Subtracting from 29 its product of digits (18), we obtain a palindrome (11).
Adding to 29 its reverse (92), we get a palindrome (121).
29 is nontrivially palindromic in base 4.
29 is an esthetic number in base 6, base 9, base 13 and base 14, because in such bases its adjacent digits differ by 1.
It is a strong prime.
29 is a truncatable prime.
It is a cyclic number.
It is a Sophie Germain prime.
It is a Chen prime.
29 is a Gilda number.
It is a tetranacci number.
It is a Lucas number.
It is a magnanimous number.
It is an alternating number because its digits alternate between even and odd.
29 is an undulating number in base 4.
It is the 12-th Perrin number.
It is a Curzon number.
It is a plaindrome in base 6, base 8, base 10, base 11, base 12, base 13, base 15 and base 16.

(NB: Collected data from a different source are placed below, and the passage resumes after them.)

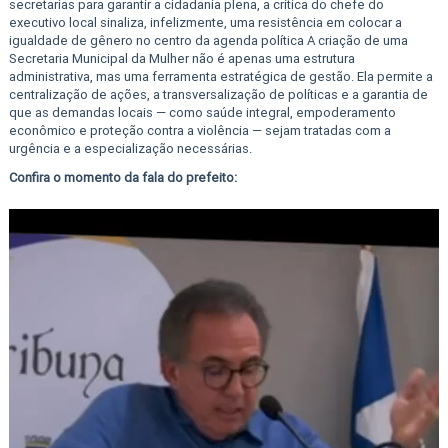
secretarias para garantir a cidadania plena, a crítica do chefe do
executivo local sinaliza, infelizmente, uma resistência em colocar a
igualdade de gênero no centro da agenda política A criação de uma
Secretaria Municipal da Mulher não é apenas uma estrutura
administrativa, mas uma ferramenta estratégica de gestão. Ela permite a
centralização de ações, a transversalização de políticas e a garantia de
que as demandas locais — como saúde integral, empoderamento
econômico e proteção contra a violência — sejam tratadas com a
urgência e a especialização necessárias.
Confira o momento da fala do prefeito:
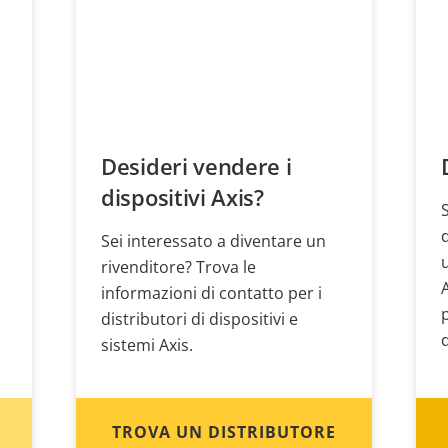
Desideri vendere i
dispositivi Axis?
Sei interessato a diventare un
rivenditore? Trova le
informazioni di contatto per i
distributori di dispositivi e
sistemi Axis.
TROVA UN DISTRIBUTORE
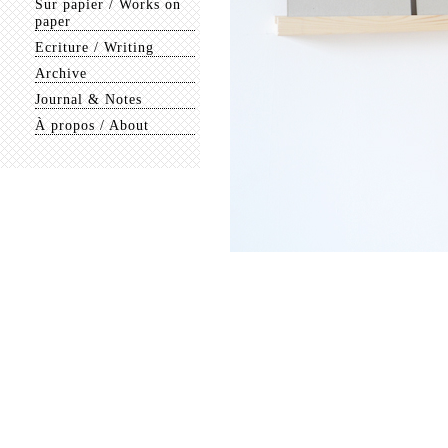
Sur papier / Works on
paper
Ecriture / Writing
Archive
Journal & Notes
À propos / About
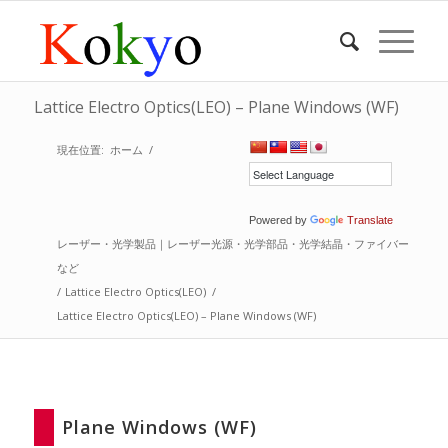
Lattice Electro Optics(LEO) – Plane Windows (WF)
現在位置:
ホーム
/
Powered by
Translate
レーザー・光学製品｜レーザー光源・光学部品・光学結晶・ファイバー
など
/
Lattice Electro Optics(LEO)
/
Lattice Electro Optics(LEO) – Plane Windows (WF)
Plane Windows (WF)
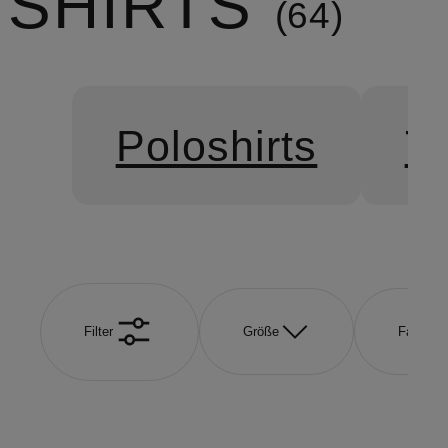
SHIRTS
64
Poloshirts
T-
Filter
Größe
Farbe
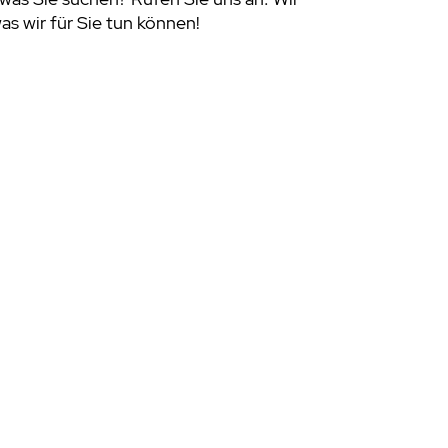
s wir für Sie tun können!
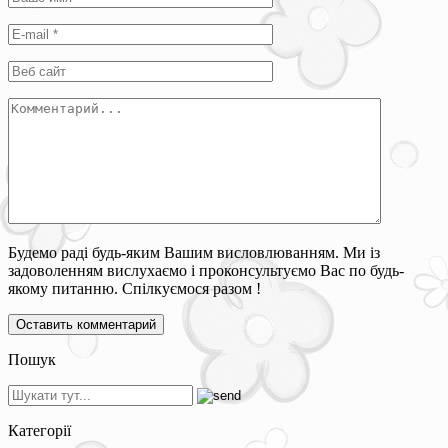
Будемо раді будь-яким Вашим висловлюванням. Ми із
задоволенням вислухаємо і проконсультуємо Вас по будь-
якому питанню. Спілкуємося разом !
Пошук
Категорії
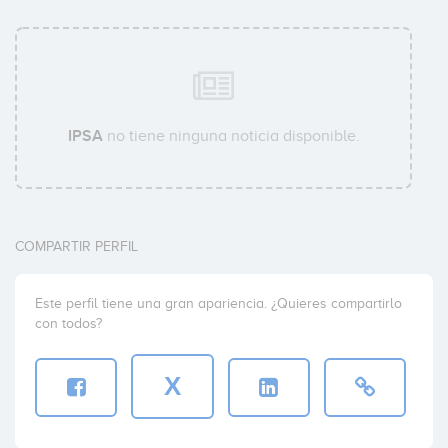
IPSA
no tiene ninguna noticia disponible.
COMPARTIR PERFIL
Este perfil tiene una gran apariencia. ¿Quieres compartirlo
con todos?
X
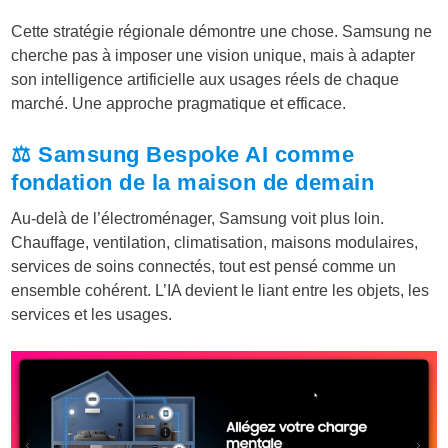
Cette stratégie régionale démontre une chose. Samsung ne
cherche pas à imposer une vision unique, mais à adapter
son intelligence artificielle aux usages réels de chaque
marché. Une approche pragmatique et efficace.
⚖️ Samsung Bespoke AI comme
fondation de la maison de demain
Au-delà de l’électroménager, Samsung voit plus loin.
Chauffage, ventilation, climatisation, maisons modulaires,
services de soins connectés, tout est pensé comme un
ensemble cohérent. L’IA devient le liant entre les objets, les
services et les usages.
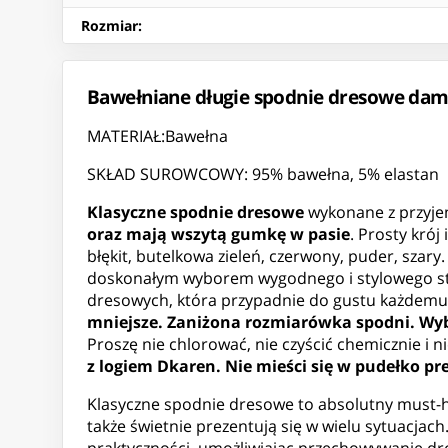
Rozmiar
:
Bawełniane długie spodnie dresowe dams
MATERIAŁ:Bawełna
SKŁAD SUROWCOWY: 95% bawełna, 5% elastan
Klasyczne spodnie dresowe
wykonane z przyje
oraz mają wszytą gumkę w pasie
. Prosty kró
błękit, butelkowa zieleń, czerwony, puder, sza
doskonałym wyborem wygodnego i stylowego stro
dresowych, która przypadnie do gustu każdemu. A
mniejsze. Zaniżona rozmiarówka spodni. Wyb
Proszę nie chlorować, nie czyścić chemicznie i
z logiem Dkaren. Nie mieści się w pudełko 
Klasyczne spodnie dresowe to absolutny must-ha
także świetnie prezentują się w wielu sytuacja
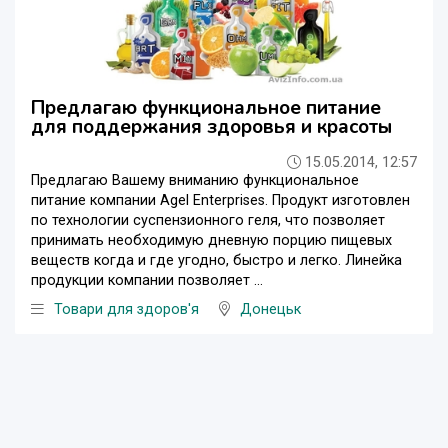
Предлагаю функциональное питание
для поддержания здоровья и красоты
15.05.2014, 12:57
Предлагаю Вашему вниманию функциональное
питание компании Agel Enterprises. Продукт изготовлен
по технологии суспензионного геля, что позволяет
принимать необходимую дневную порцию пищевых
веществ когда и где угодно, быстро и легко. Линейка
продукции компании позволяет ...
Товари для здоров'я
Донецьк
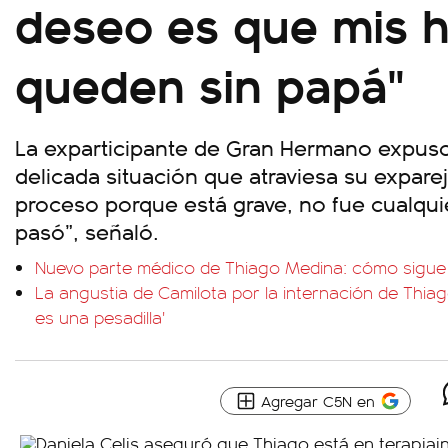
deseo es que mis h
queden sin papá"
La exparticipante de Gran Hermano expuso 
delicada situación que atraviesa su exparej
proceso porque está grave, no fue cualqui
pasó”, señaló.
Nuevo parte médico de Thiago Medina: cómo sigue
La angustia de Camilota por la internación de Thiag
es una pesadilla'
Agregar C5N en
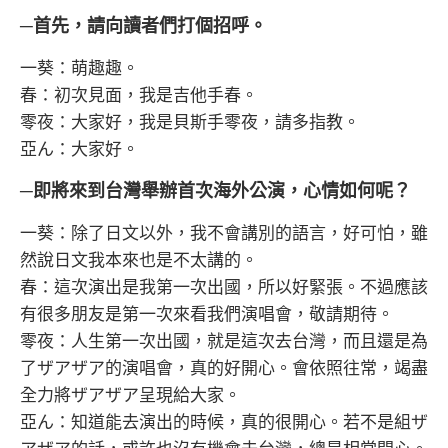
─首先，請向讀者們打個招呼。
一葵：萌趣趣。
春：初次見面，我是吉他手春。
零夜：大家好，我是貝斯手零夜，請多指教。
亞ん：大家好。
─即將來到台灣舉辦首次海外公演，心情如何呢？
一葵：除了日文以外，我不會講別的語言，好可怕，雖
然說日文我本來也是不太講的。
春：這次演出是我第一次出國，所以好緊張。不過應該
有很多朋友是第一次來看我們演唱會，敬請期待。
零夜：人生第一次出國，就是這次去台灣，而且還是為
了ザアザア的演唱會，真的好開心。會依照往常，竭盡
全力將ザアザア呈現給大家。
亞ん：知道能去演出的時候，真的很開心。若不是組ザ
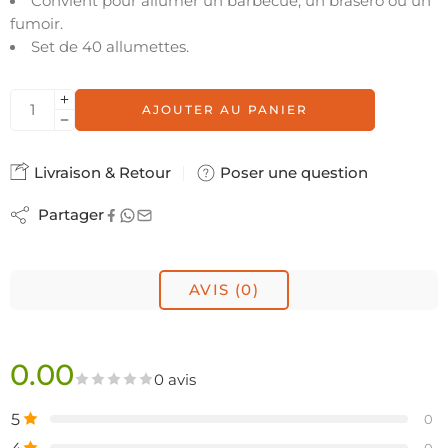
Convient pour allumer un barbecue, un brasero ou un
fumoir.
Set de 40 allumettes.
AJOUTER AU PANIER
Livraison & Retour
Poser une question
Partager
AVIS (0)
0.00
0 avis
5
0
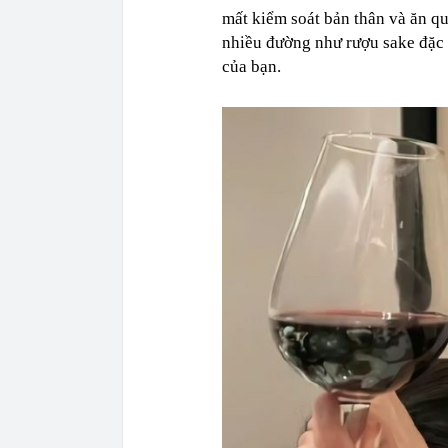
mất kiểm soát bản thân và ăn q
nhiều đường như rượu sake đặc 
của bạn.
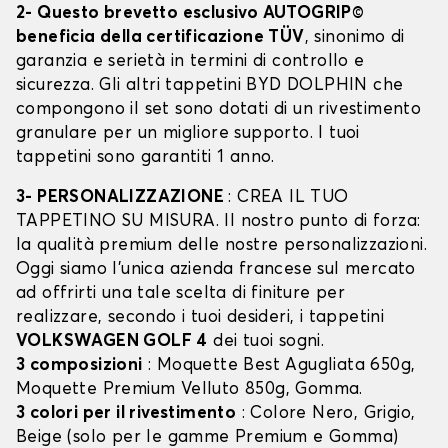
2- Questo brevetto esclusivo AUTOGRIP©
beneficia della certificazione TÜV
, sinonimo di
garanzia e serietà in termini di controllo e
sicurezza. Gli altri tappetini BYD DOLPHIN che
compongono il set sono dotati di un rivestimento
granulare per un migliore supporto. I tuoi
tappetini sono garantiti 1 anno.
3- PERSONALIZZAZIONE
: CREA IL TUO
TAPPETINO SU MISURA. Il nostro punto di forza:
la qualità premium delle nostre personalizzazioni.
Oggi siamo l’unica azienda francese sul mercato
ad offrirti una tale scelta di finiture per
realizzare, secondo i tuoi desideri, i tappetini
VOLKSWAGEN GOLF 4
dei tuoi sogni.
3 composizioni
: Moquette Best Agugliata 650g,
Moquette Premium Velluto 850g, Gomma.
3 colori per il rivestimento
: Colore Nero, Grigio,
Beige (solo per le gamme Premium e Gomma)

It is a nialpdrome in base 7, base 9 and base 14.
It is a congruent number.
It is a good prime.
It is an amenable number.
29 is an equidigital number, since it uses as much as digits as its factorization.
29 is an evil number, because the sum of its binary digits is even.
The square root of 29 is about 5.3851648071. The cubic root of 29 is about 3.0723168257.